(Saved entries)
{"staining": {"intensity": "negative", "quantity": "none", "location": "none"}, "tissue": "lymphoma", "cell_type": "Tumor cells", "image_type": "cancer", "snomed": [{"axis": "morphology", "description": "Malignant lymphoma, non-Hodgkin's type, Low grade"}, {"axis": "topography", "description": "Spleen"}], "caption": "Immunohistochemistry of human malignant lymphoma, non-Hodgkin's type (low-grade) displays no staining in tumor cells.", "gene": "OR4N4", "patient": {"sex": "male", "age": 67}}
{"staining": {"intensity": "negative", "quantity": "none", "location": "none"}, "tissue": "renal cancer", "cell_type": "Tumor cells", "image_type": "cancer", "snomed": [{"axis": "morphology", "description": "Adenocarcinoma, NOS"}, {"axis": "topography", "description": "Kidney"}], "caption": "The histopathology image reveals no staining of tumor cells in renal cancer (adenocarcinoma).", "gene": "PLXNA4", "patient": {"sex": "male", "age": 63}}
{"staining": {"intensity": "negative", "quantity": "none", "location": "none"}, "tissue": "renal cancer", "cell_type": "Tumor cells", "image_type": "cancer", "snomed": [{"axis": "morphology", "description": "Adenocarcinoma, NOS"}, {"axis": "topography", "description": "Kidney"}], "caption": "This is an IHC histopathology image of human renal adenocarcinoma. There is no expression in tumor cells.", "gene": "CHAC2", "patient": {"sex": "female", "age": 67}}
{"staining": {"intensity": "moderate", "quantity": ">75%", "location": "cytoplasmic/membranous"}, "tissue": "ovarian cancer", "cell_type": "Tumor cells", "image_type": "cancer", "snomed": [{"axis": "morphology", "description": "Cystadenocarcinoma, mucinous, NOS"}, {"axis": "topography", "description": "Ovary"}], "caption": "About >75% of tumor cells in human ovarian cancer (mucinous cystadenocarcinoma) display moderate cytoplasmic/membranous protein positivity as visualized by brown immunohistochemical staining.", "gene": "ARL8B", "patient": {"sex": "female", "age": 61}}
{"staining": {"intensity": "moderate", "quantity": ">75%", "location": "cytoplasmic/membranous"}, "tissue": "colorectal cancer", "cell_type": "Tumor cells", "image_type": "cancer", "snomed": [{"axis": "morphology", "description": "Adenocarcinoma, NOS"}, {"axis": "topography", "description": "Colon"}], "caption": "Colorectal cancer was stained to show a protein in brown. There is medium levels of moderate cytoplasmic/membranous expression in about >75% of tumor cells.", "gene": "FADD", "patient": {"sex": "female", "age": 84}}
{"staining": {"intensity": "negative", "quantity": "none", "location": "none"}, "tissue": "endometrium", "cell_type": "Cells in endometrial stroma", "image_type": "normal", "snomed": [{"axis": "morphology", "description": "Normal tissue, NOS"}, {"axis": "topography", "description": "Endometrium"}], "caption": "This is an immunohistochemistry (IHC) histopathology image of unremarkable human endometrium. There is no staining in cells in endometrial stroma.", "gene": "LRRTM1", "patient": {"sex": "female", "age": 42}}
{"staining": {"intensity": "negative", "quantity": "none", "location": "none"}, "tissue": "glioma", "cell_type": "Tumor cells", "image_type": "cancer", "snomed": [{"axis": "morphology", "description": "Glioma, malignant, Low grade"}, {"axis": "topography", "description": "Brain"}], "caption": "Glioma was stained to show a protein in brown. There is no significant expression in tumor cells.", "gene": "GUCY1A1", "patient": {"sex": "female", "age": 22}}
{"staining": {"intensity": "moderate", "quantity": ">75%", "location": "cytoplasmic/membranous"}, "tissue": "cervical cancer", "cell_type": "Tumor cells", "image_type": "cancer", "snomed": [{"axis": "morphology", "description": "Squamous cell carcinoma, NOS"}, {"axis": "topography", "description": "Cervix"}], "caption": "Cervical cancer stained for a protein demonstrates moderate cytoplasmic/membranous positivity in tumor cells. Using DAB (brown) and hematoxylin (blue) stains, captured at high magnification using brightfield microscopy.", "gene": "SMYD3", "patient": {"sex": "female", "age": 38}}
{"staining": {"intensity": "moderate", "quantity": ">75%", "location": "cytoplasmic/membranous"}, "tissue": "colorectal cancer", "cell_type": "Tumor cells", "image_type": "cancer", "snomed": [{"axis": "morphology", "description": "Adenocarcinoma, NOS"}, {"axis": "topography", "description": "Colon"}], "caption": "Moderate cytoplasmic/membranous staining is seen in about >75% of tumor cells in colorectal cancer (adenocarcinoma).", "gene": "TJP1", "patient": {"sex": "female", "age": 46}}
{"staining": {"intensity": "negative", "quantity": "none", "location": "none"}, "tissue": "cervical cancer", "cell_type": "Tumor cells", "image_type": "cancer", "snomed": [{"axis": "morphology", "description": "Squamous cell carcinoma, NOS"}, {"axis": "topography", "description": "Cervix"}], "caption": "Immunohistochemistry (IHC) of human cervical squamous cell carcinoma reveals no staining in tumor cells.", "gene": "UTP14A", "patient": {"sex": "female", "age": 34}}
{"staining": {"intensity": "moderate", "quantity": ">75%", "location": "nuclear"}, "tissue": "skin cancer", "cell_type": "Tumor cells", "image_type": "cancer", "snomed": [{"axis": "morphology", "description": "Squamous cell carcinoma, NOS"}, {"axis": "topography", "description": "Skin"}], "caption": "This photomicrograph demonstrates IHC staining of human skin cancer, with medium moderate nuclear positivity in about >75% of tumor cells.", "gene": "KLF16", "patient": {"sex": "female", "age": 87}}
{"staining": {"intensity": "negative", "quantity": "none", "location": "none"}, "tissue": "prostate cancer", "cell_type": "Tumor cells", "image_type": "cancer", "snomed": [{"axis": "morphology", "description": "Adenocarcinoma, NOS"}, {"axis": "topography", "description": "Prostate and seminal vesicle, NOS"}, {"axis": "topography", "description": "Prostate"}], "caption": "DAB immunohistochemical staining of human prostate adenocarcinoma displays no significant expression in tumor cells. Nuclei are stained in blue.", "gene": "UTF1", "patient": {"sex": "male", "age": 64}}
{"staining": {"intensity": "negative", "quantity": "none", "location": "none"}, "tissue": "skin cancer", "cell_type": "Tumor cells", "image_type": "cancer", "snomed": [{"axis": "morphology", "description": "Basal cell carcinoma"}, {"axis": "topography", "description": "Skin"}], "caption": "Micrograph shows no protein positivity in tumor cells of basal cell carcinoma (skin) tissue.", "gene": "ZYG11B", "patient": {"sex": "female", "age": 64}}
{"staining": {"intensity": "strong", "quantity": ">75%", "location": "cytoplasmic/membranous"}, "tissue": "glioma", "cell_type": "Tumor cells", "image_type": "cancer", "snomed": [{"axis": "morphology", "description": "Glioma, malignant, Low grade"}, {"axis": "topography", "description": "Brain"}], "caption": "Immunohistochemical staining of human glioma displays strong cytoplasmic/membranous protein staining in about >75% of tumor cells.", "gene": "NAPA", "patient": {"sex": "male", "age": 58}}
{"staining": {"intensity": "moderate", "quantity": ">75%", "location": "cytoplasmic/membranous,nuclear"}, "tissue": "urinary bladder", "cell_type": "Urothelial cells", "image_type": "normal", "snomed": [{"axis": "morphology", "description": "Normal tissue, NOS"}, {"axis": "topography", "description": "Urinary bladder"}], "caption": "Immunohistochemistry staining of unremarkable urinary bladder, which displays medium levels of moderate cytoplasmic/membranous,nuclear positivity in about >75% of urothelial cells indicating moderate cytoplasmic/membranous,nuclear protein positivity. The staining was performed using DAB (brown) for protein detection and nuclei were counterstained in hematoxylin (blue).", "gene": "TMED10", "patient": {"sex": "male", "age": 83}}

## Exercise goal
Whatever appears in the records must be returned exactly.

## Solution
{"staining": {"intensity": "negative", "quantity": "none", "location": "none"}, "tissue": "lymphoma", "cell_type": "Tumor cells", "image_type": "cancer", "snomed": [{"axis": "morphology", "description": "Malignant lymphoma, non-Hodgkin's type, Low grade"}, {"axis": "topography", "description": "Spleen"}], "caption": "Immunohistochemistry of human malignant lymphoma, non-Hodgkin's type (low-grade) displays no staining in tumor cells.", "gene": "OR4N4", "patient": {"sex": "male", "age": 67}}
{"staining": {"intensity": "negative", "quantity": "none", "location": "none"}, "tissue": "renal cancer", "cell_type": "Tumor cells", "image_type": "cancer", "snomed": [{"axis": "morphology", "description": "Adenocarcinoma, NOS"}, {"axis": "topography", "description": "Kidney"}], "caption": "The histopathology image reveals no staining of tumor cells in renal cancer (adenocarcinoma).", "gene": "PLXNA4", "patient": {"sex": "male", "age": 63}}
{"staining": {"intensity": "negative", "quantity": "none", "location": "none"}, "tissue": "renal cancer", "cell_type": "Tumor cells", "image_type": "cancer", "snomed": [{"axis": "morphology", "description": "Adenocarcinoma, NOS"}, {"axis": "topography", "description": "Kidney"}], "caption": "This is an IHC histopathology image of human renal adenocarcinoma. There is no expression in tumor cells.", "gene": "CHAC2", "patient": {"sex": "female", "age": 67}}
{"staining": {"intensity": "moderate", "quantity": ">75%", "location": "cytoplasmic/membranous"}, "tissue": "ovarian cancer", "cell_type": "Tumor cells", "image_type": "cancer", "snomed": [{"axis": "morphology", "description": "Cystadenocarcinoma, mucinous, NOS"}, {"axis": "topography", "description": "Ovary"}], "caption": "About >75% of tumor cells in human ovarian cancer (mucinous cystadenocarcinoma) display moderate cytoplasmic/membranous protein positivity as visualized by brown immunohistochemical staining.", "gene": "ARL8B", "patient": {"sex": "female", "age": 61}}
{"staining": {"intensity": "moderate", "quantity": ">75%", "location": "cytoplasmic/membranous"}, "tissue": "colorectal cancer", "cell_type": "Tumor cells", "image_type": "cancer", "snomed": [{"axis": "morphology", "description": "Adenocarcinoma, NOS"}, {"axis": "topography", "description": "Colon"}], "caption": "Colorectal cancer was stained to show a protein in brown. There is medium levels of moderate cytoplasmic/membranous expression in about >75% of tumor cells.", "gene": "FADD", "patient": {"sex": "female", "age": 84}}
{"staining": {"intensity": "negative", "quantity": "none", "location": "none"}, "tissue": "endometrium", "cell_type": "Cells in endometrial stroma", "image_type": "normal", "snomed": [{"axis": "morphology", "description": "Normal tissue, NOS"}, {"axis": "topography", "description": "Endometrium"}], "caption": "This is an immunohistochemistry (IHC) histopathology image of unremarkable human endometrium. There is no staining in cells in endometrial stroma.", "gene": "LRRTM1", "patient": {"sex": "female", "age": 42}}
{"staining": {"intensity": "negative", "quantity": "none", "location": "none"}, "tissue": "glioma", "cell_type": "Tumor cells", "image_type": "cancer", "snomed": [{"axis": "morphology", "description": "Glioma, malignant, Low grade"}, {"axis": "topography", "description": "Brain"}], "caption": "Glioma was stained to show a protein in brown. There is no significant expression in tumor cells.", "gene": "GUCY1A1", "patient": {"sex": "female", "age": 22}}
{"staining": {"intensity": "moderate", "quantity": ">75%", "location": "cytoplasmic/membranous"}, "tissue": "cervical cancer", "cell_type": "Tumor cells", "image_type": "cancer", "snomed": [{"axis": "morphology", "description": "Squamous cell carcinoma, NOS"}, {"axis": "topography", "description": "Cervix"}], "caption": "Cervical cancer stained for a protein demonstrates moderate cytoplasmic/membranous positivity in tumor cells. Using DAB (brown) and hematoxylin (blue) stains, captured at high magnification using brightfield microscopy.", "gene": "SMYD3", "patient": {"sex": "female", "age": 38}}
{"staining": {"intensity": "moderate", "quantity": ">75%", "location": "cytoplasmic/membranous"}, "tissue": "colorectal cancer", "cell_type": "Tumor cells", "image_type": "cancer", "snomed": [{"axis": "morphology", "description": "Adenocarcinoma, NOS"}, {"axis": "topography", "description": "Colon"}], "caption": "Moderate cytoplasmic/membranous staining is seen in about >75% of tumor cells in colorectal cancer (adenocarcinoma).", "gene": "TJP1", "patient": {"sex": "female", "age": 46}}
{"staining": {"intensity": "negative", "quantity": "none", "location": "none"}, "tissue": "cervical cancer", "cell_type": "Tumor cells", "image_type": "cancer", "snomed": [{"axis": "morphology", "description": "Squamous cell carcinoma, NOS"}, {"axis": "topography", "description": "Cervix"}], "caption": "Immunohistochemistry (IHC) of human cervical squamous cell carcinoma reveals no staining in tumor cells.", "gene": "UTP14A", "patient": {"sex": "female", "age": 34}}
{"staining": {"intensity": "moderate", "quantity": ">75%", "location": "nuclear"}, "tissue": "skin cancer", "cell_type": "Tumor cells", "image_type": "cancer", "snomed": [{"axis": "morphology", "description": "Squamous cell carcinoma, NOS"}, {"axis": "topography", "description": "Skin"}], "caption": "This photomicrograph demonstrates IHC staining of human skin cancer, with medium moderate nuclear positivity in about >75% of tumor cells.", "gene": "KLF16", "patient": {"sex": "female", "age": 87}}
{"staining": {"intensity": "negative", "quantity": "none", "location": "none"}, "tissue": "prostate cancer", "cell_type": "Tumor cells", "image_type": "cancer", "snomed": [{"axis": "morphology", "description": "Adenocarcinoma, NOS"}, {"axis": "topography", "description": "Prostate and seminal vesicle, NOS"}, {"axis": "topography", "description": "Prostate"}], "caption": "DAB immunohistochemical staining of human prostate adenocarcinoma displays no significant expression in tumor cells. Nuclei are stained in blue.", "gene": "UTF1", "patient": {"sex": "male", "age": 64}}
{"staining": {"intensity": "negative", "quantity": "none", "location": "none"}, "tissue": "skin cancer", "cell_type": "Tumor cells", "image_type": "cancer", "snomed": [{"axis": "morphology", "description": "Basal cell carcinoma"}, {"axis": "topography", "description": "Skin"}], "caption": "Micrograph shows no protein positivity in tumor cells of basal cell carcinoma (skin) tissue.", "gene": "ZYG11B", "patient": {"sex": "female", "age": 64}}
{"staining": {"intensity": "strong", "quantity": ">75%", "location": "cytoplasmic/membranous"}, "tissue": "glioma", "cell_type": "Tumor cells", "image_type": "cancer", "snomed": [{"axis": "morphology", "description": "Glioma, malignant, Low grade"}, {"axis": "topography", "description": "Brain"}], "caption": "Immunohistochemical staining of human glioma displays strong cytoplasmic/membranous protein staining in about >75% of tumor cells.", "gene": "NAPA", "patient": {"sex": "male", "age": 58}}
{"staining": {"intensity": "moderate", "quantity": ">75%", "location": "cytoplasmic/membranous,nuclear"}, "tissue": "urinary bladder", "cell_type": "Urothelial cells", "image_type": "normal", "snomed": [{"axis": "morphology", "description": "Normal tissue, NOS"}, {"axis": "topography", "description": "Urinary bladder"}], "caption": "Immunohistochemistry staining of unremarkable urinary bladder, which displays medium levels of moderate cytoplasmic/membranous,nuclear positivity in about >75% of urothelial cells indicating moderate cytoplasmic/membranous,nuclear protein positivity. The staining was performed using DAB (brown) for protein detection and nuclei were counterstained in hematoxylin (blue).", "gene": "TMED10", "patient": {"sex": "male", "age": 83}}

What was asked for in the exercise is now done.